Not a lot to go on. Tiredness could simply be a reflection of not enough sleep, or overwork, unlikely in her case, or it could be a clue to almost any disorder in the entire medical textbook. Barry sat back. He steepled his fingers, just as he'd seen O'Reilly do a thousand times, and looked at her face.

She was extraordinarily pale. "Hmm," he said to himself, as he leant forward and took her hand in his. It felt cold and clammy. He held it palm down and looked at her neatly trimmed fingernails. They were a most peculiar shape. Each was concave, like the bowl of a shallow teaspoon; the technical term for this was koilonychia, and it was usually a.s.sociated with iron-deficiency anaemia. Interesting.

"Just look into the distance, please." He used one thumb beneath each of her eyes to pull the lower lids down. The membrane that lined them, the conjunctiva, was transparent and allowed for inspection of the fine blood vessels beneath. There should be a healthy red colour, but in Miss Moloney's case Barry saw a very pallid area. He now was sure she was anaemic. Simple laboratory tests would confirm it.

He sat back. "I'm pretty sure, Miss Moloney, that you are suffering from thin blood."

"Oh, dear. Is that bad?" Her narrow eyebrows arched upward. Her lower lip trembled.

The truth was that indeed it could be, if, for example, the anaemia was a reflection of blood loss. Some of its causes could be very serious, although in women the most common cause was heavy periods. "How old are you, Miss Moloney?"

She bridled. He knew that in some circles it was considered impolite for a gentleman to ask a lady her age, but heavens above, he was her doctor. "Miss Moloney?"

"Fifty-one."

"I see. Thank you." He pursed his lips. Time enough at the next visit to ask if she had experienced "the change of life." He swivelled to the desk, made a note on her record, filled in a laboratory requisition form, and then spun back to face her. "Now, Miss Moloney. I don't think you need worry about this," he said, because he, her doctor, was quite able to be concerned for her. "The first thing we have to do is make sure that you are anaemic."

"But you said you were sure." She frowned and tightened her thin lips.

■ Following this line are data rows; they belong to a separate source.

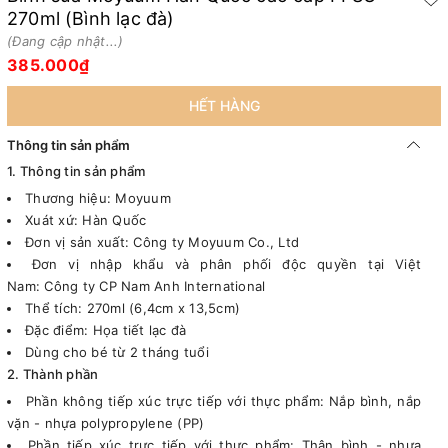
270ml (Bình lạc đà)
(Đang cập nhật...)
385.000₫
HẾT HÀNG
Thông tin sản phẩm
1. Thông tin sản phẩm
Thương hiệu: Moyuum
Xuát xứ: Hàn Quốc
Đơn vị sản xuất: Công ty Moyuum Co., Ltd
Đơn vị nhập khẩu và phân phối độc quyền tại Việt
Nam: Công ty CP Nam Anh International
Thể tích: 270ml (6,4cm x 13,5cm)
Đặc điểm: Họa tiết lạc đà
Dùng cho bé từ 2 tháng tuổi
2. Thành phần
Phần không tiếp xúc trực tiếp với thực phẩm: Nắp bình, nắp
vặn - nhựa polypropylene (PP)
Phần tiếp xúc trực tiếp với thực phẩm: Thân bình - nhựa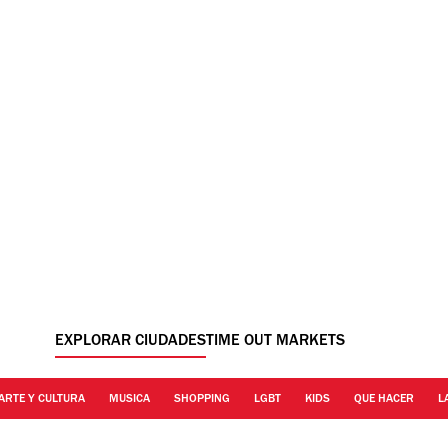
EXPLORAR CIUDADES
TIME OUT MARKETS
ARTE Y CULTURA
MUSICA
SHOPPING
LGBT
KIDS
QUE HACER
L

"Pretty sure, but I need to be absolutely certain, so I'd like you to go the lab at Bangor Hospital and have some blood tests." He handed her the pink form.

"All right."

"And I'll see you next week to give you the results." And if you are anaemic, I'll decide how to investigate you for any possible underlying cause, he thought, but he kept a gentle smile on his face. He stood to indicate the consultation was over.

Miss Moloney rose and followed him to the door.

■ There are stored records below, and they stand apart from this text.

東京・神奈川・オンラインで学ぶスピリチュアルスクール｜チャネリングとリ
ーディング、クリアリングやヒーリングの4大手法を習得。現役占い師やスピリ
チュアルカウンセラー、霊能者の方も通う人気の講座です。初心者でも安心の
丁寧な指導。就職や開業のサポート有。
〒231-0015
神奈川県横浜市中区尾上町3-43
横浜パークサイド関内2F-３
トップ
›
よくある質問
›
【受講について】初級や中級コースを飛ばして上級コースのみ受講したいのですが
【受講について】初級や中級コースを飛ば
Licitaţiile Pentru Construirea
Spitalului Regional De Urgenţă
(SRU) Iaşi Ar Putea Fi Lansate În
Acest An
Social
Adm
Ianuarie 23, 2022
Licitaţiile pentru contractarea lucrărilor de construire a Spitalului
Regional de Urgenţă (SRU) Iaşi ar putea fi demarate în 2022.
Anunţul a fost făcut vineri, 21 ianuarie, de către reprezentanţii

"I'll see you next week," he said, as she let herself out through the front door. With any luck, he thought, as he walked back to the waiting room, she'll have a simple iron-deficiency anaemia due to poor dietary intake. He really didn't want to have any very ill patients, particularly not at this season.

Barry opened the waiting room door. "Next, please."

"Me, sir." He knew Cissie Sloan, the very large woman who spoke and rose to her feet. She wore a headscarf over pink, plastic hair curlers, and a gabardine raincoat that Barry thought had probably been built by Omar the tentmaker.

"Good morning, Cissie." Barry stood aside to let her precede him along the hall to the surgery. "Go on in," he said. "Have a pew."

Cissie Sloan sat heavily on one of two plain wooden chairs facing the desk. Barry took the swivel chair on casters in front of the desk. "How are you, Cissie?" he asked, knowing that the question was an invitation for the opening of her verbal floodgates.